5.      Pemikiran dasar Nietzsche mengenai Tuhan. Nietzsche memahami Tuhan seperti mimpi. Ketika kita tidur dan bermimpi, kita seperti berada di dalam dunia nyata yang ternyata hanya mimpi. Seperti demikianlah mengenai Tuhan. Manusia tidak mampu membedakan antara kenyataan yang sebenarnya dengan kenyataan yang hanya merupakan bayang-bayang. Jika dicoba untuk mengartikannya, Nietzsche menganggap Tuhan hanya proyeksi dari keterbatasan manusia yang merindukan sebuah kekuatan yang tidak terbatas.

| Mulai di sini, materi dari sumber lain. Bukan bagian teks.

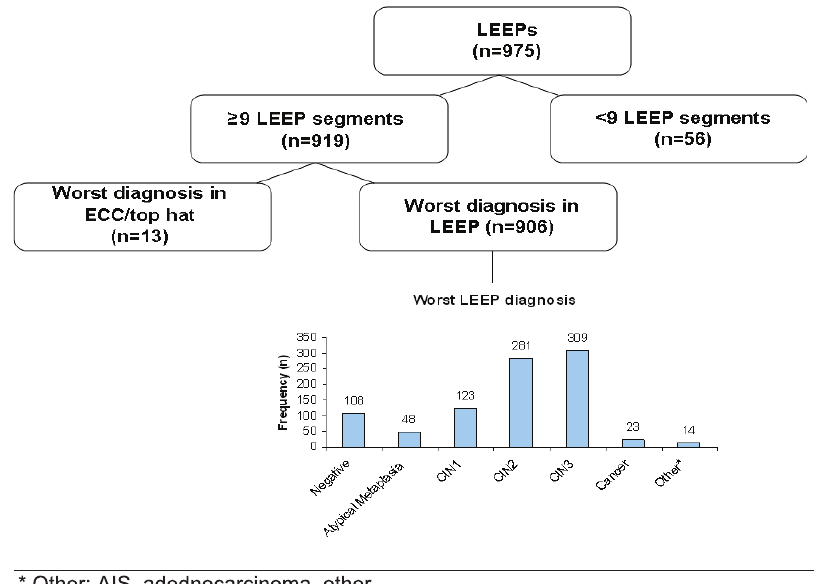
Figure 1. LEEPs performed among SUCCEED women in a colposcopy clinic, 2003–2010.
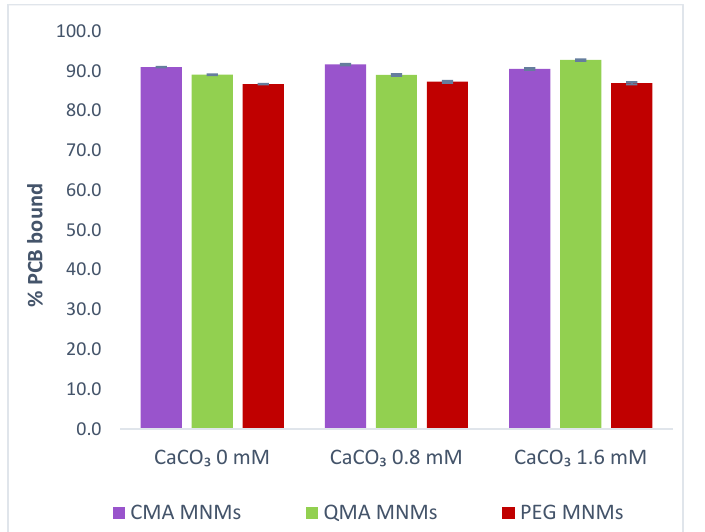
Figure 3. Effect of water hardness on the sorption efficiency of PCB 126 on CMA MNMs, QMA MNMs, and PEG MNMs. The water hardness concentrations represent soft (0 mM), moderately hard (0.8 mM), and hard (1.6 mM) waters.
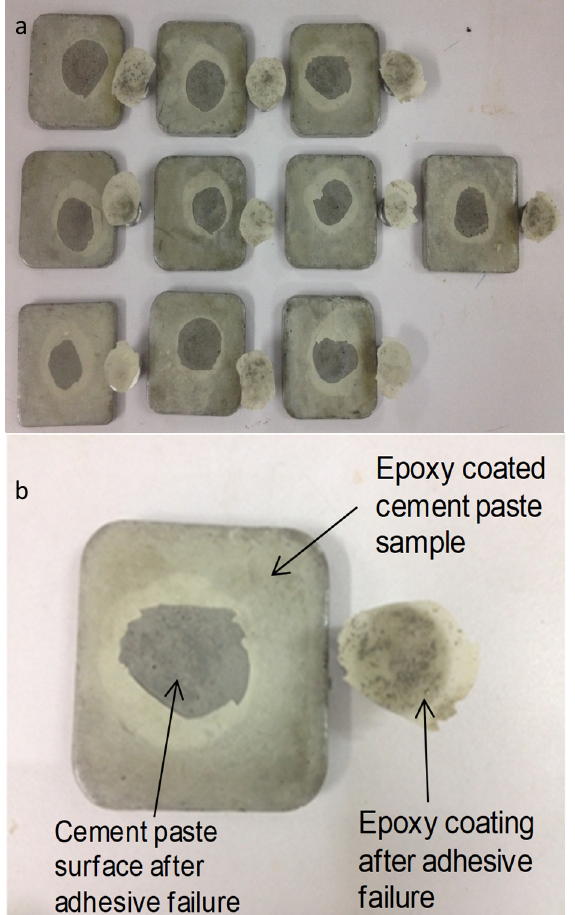
Figure 1. Adhesive (interfacial) failure observed in the pull ‐ off adhesion test experiments for (a) a set of samples considered for 28 days of hydration and 50 th day strength tests and (b) individual sample.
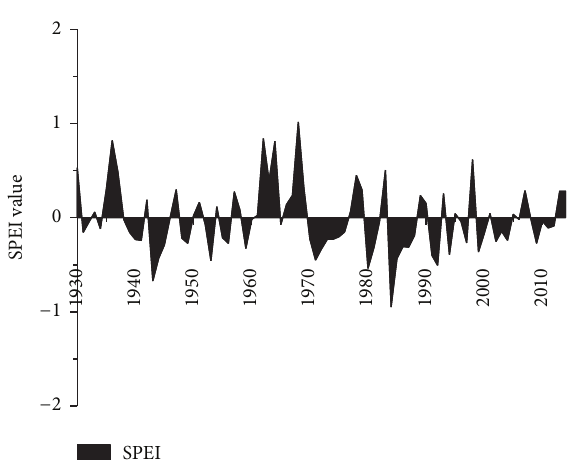
Figure 5: The drought condition of the HOA from SPEI.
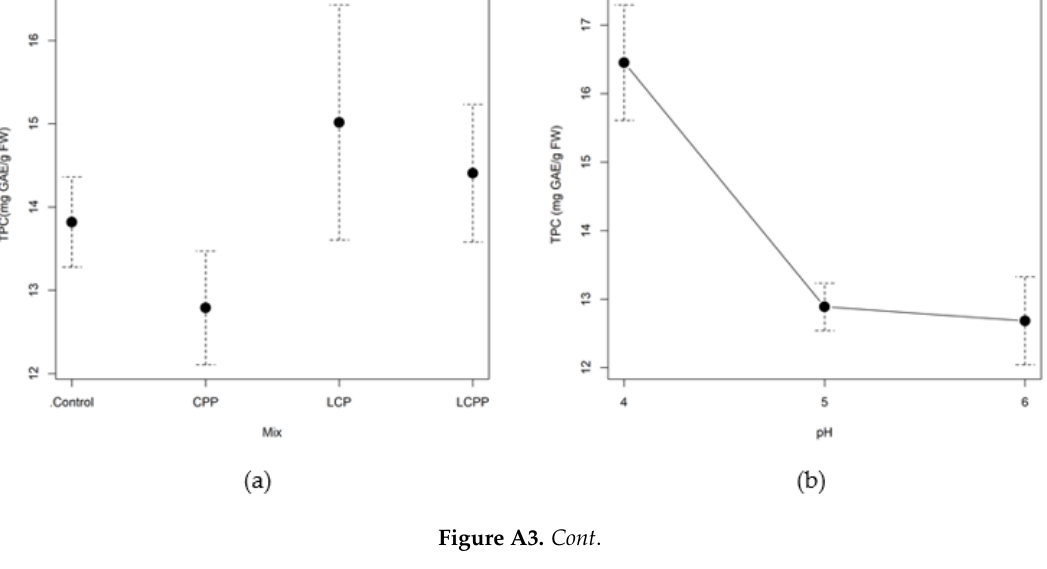
Figure A3. The total phenolic content (TPC; mg GAE/g FW) in ethanolic extracts plotted as a function of the ( a ) enzymatic mix with laccase, cellulose, and pectinase at proportions of 1:1:1 (LCP), 1:1:2 (LCPP), and 0:1:2 (CPP), ( b ) pH (4 – 6), ( c ) temperature (30 – 50 °C), and d) time (0.5 – 2.5 h).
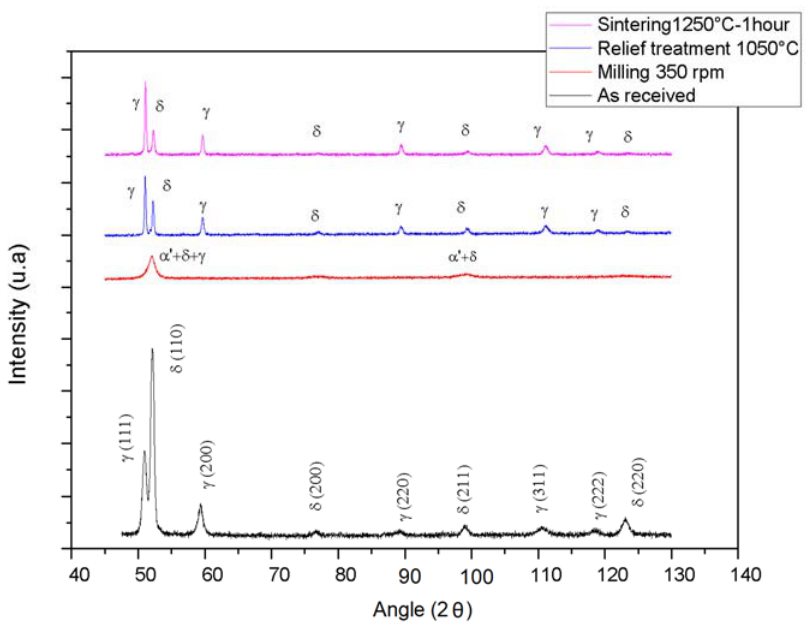
Figure 9. X-ray diffraction of stainless–steel under the following conditions: ( a ) as received ( b ) Milled at the time of 50 h ( c ) after tension relief treatment of the powder and ( d ) Sintered at 1250 °C for 1 h.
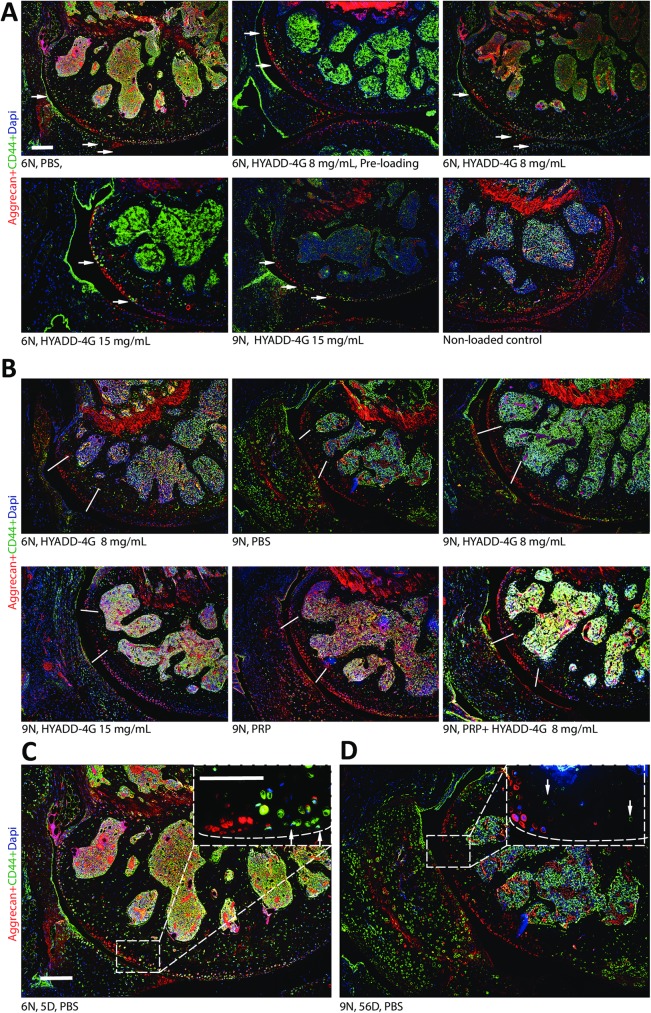
CD44 and aggrecan staining.At day 5, CD44 (green) was mainly seen in the calcified zone of articular cartilage in control knees with only a few CD44-positive signals around hypertrophic chondrocytes (A). CD44 signals were not found at the site of cartilage injury, albeit higher signals were discovered in the chondrocytes immediately around the injured zone (white arrows). There was no difference in the pattern of CD44 expression between different treatment groups. Aggrecan staining (red) was found around the chondrocytes in the intact area and in the lacuna left by the apoptotic chondrocytes in the injured area. Bar = 100 μm. At day 56, CD44 in the loaded knees, same as non-loaded control knees, was mainly seen in the calcified zone of articular cartilage with only a few CD44-positive signals around hypertrophic chondrocytes. No substantial CD44 signals were found in the chondrocytes immediately around the injured zone as day 5. There was no difference in the pattern of CD44 expression between different treatment groups. Aggrecan staining (red) was much weaker in the injured region but remain the same in the intact area of the loaded cartilage. White bars indicate the injured areas (B). Representative images of day 5 (C) and day 56 (D) of injured knees. White dotted boxes indicate the enlarged area. The white arrows in C indicate the higher CD44 signals in the chondrocytes immediately around the injured zone at day 5 while the white arrows in D show the expression of CD44 in the hypertrophic chondrocytes in both loaded and non-loaded knees at day 56. Also, low intensity of aggrecan signal in the injured region at day 56 was noticed. Dotted lines indicate the joint surface. PBS = phosphate buffered saline, PRP = platelet-rich plasma.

     Dengan kematian Tuhan, Nietzsche kemudian mengajukan konsep kelahiran Tuhan baru. Jika Tuhan mati, manusialah yang menjadi Tuhan. Yesus adalah kurban yang harus mati di kayu salib. Kematian yang kemudian disamarkan menjadi sebuah kepercayaan saleh akan cinta Tuhan. Tuhan mengorbankan Yesus demi terbebas dari diriNya sendiri dan orang Yahudi. Tuhan perlu membunuh putraNya untuk terbebas dari diriNya sendiri dan lahir kembali menjadi Tuhan baru yang universal. Demikianlah arti kematian Tuhan yang pertama.

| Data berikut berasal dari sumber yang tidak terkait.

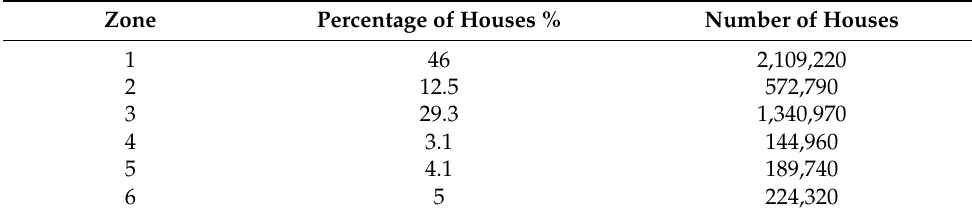
Table 7. Distribution of occupied houses per climatic zone in Morocco. Zone Percentage of Houses % Number of Houses 1 46 2,109,220 2 12.5 572,790 3 29.3 1,340,970 3.1 144,960 5 4.1 189,740 5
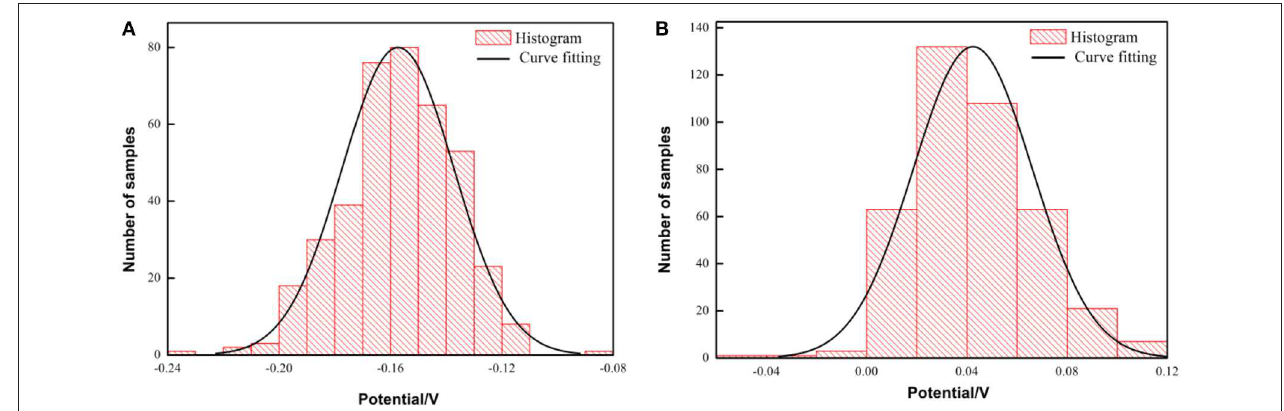
FIGURE 12 | Histogram and fitting curve of Kelvin potential distribution on the surface of PH13-8Mo stainless steel after exposure for 5 years (A) bare samples; (B) pre-passivated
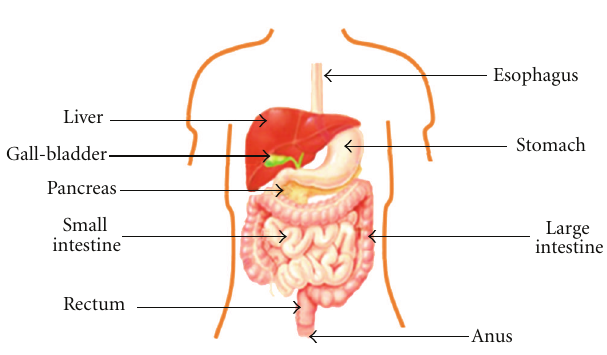
Figure 1: Architecture of the human GI tract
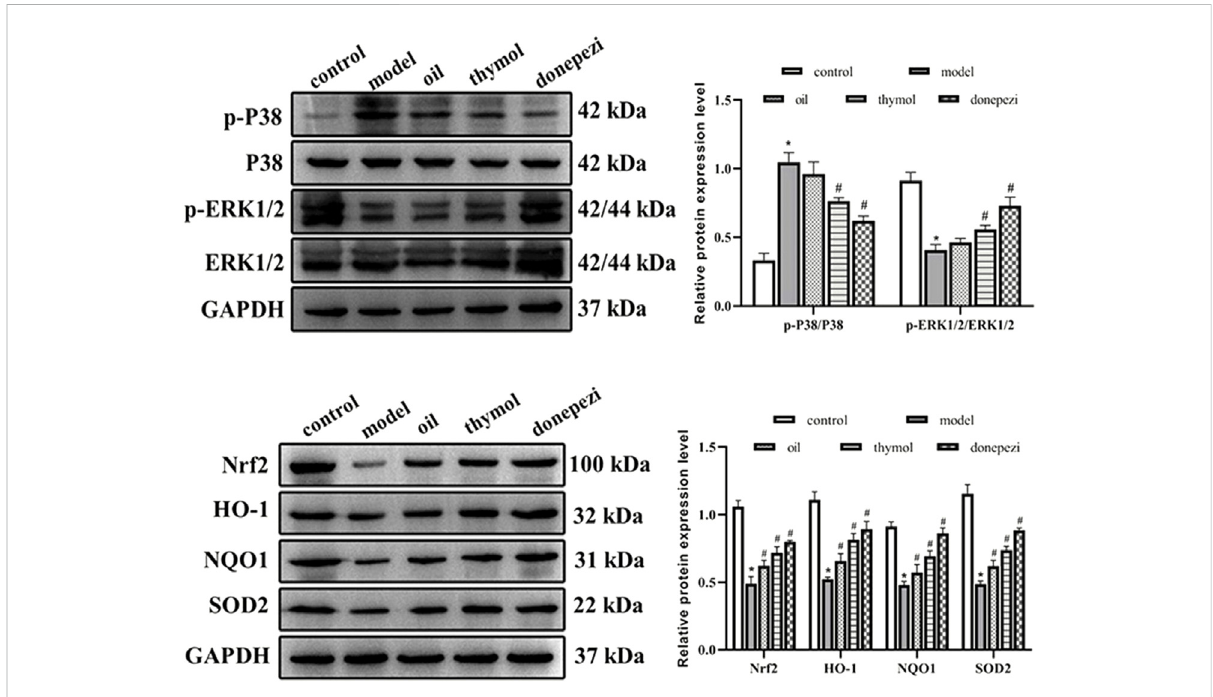
FIGURE 4 Comparison of related proteins expression levels in each group. Compared with control group * p < 0.05; Compared with model group # p < 0.05; compared with donepezil group & p < 0.05 n =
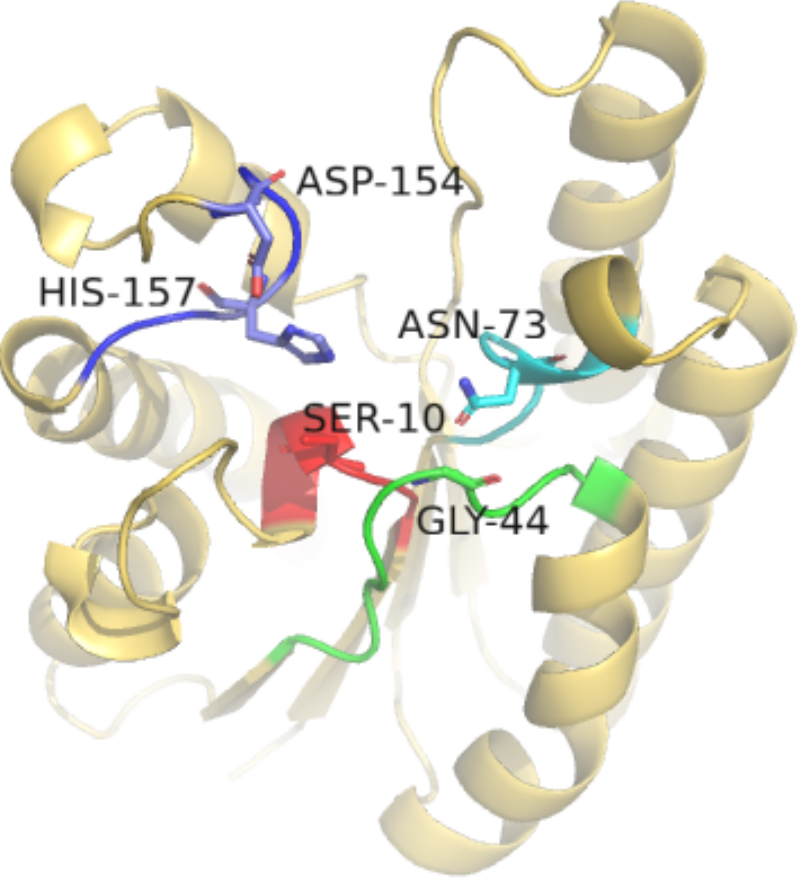
Figure 1. Cartoon representation of E. coli thioesterase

     Yang kedua, kesadaran Yahudi  menginginkan Tuhan yang lebih universal. Dengan matinya Tuhan di kayu salib, Tuhan tidak tampak lagi keyahudiannya. Yahudi lebih memilih menciptakan Tuhan yang penuh kasih dan rela menderita karena kebencian. Dengan nilai kasih yang lebih universal, Tuhan Yahudi telah menjadi Tuhan universal. Tuhan yang lama mati dan Putera menciptakan Tuhan baru bagi kita yang penuh kasih

     ketiga dari kematian Tuhan berkaitan dengan agama Kristiani. Nietzsche mengartikan lain teologi St. Paulus. Teologi Paulus yang banyak dijadikan dasar ajaran kristiani adalah pemalsuan besar-besaran. Dikatakan demikian karena Kematian Putera adalah untuk membayar hutang Tuhan. Nietzsche melihat terlalu besar hutangNya. Tetapi kemudian, Tuhan mengorbankan PuteraNya bukan lagi untuk membebaskan diriNya melainkan demi manusia. Tuhan mengirimkan PuteraNya untuk mati karena cinta, kita menanggapinya dengan perasaan bersalah, bersalah atas kematian tersebut dan menebusnya dengan menyalahkan diri sendiri. Demikianlah kemudian Nietzsche menyebut kita semua sebagai pembunuh Tuhan dengan semua kedosaan kita.

Kebenaran adalah semacam kesalahan , dimana tanpa kebenaran spesies makhluk hidup tentu tidak dapat hidup (Nietzsche, 1968: 493).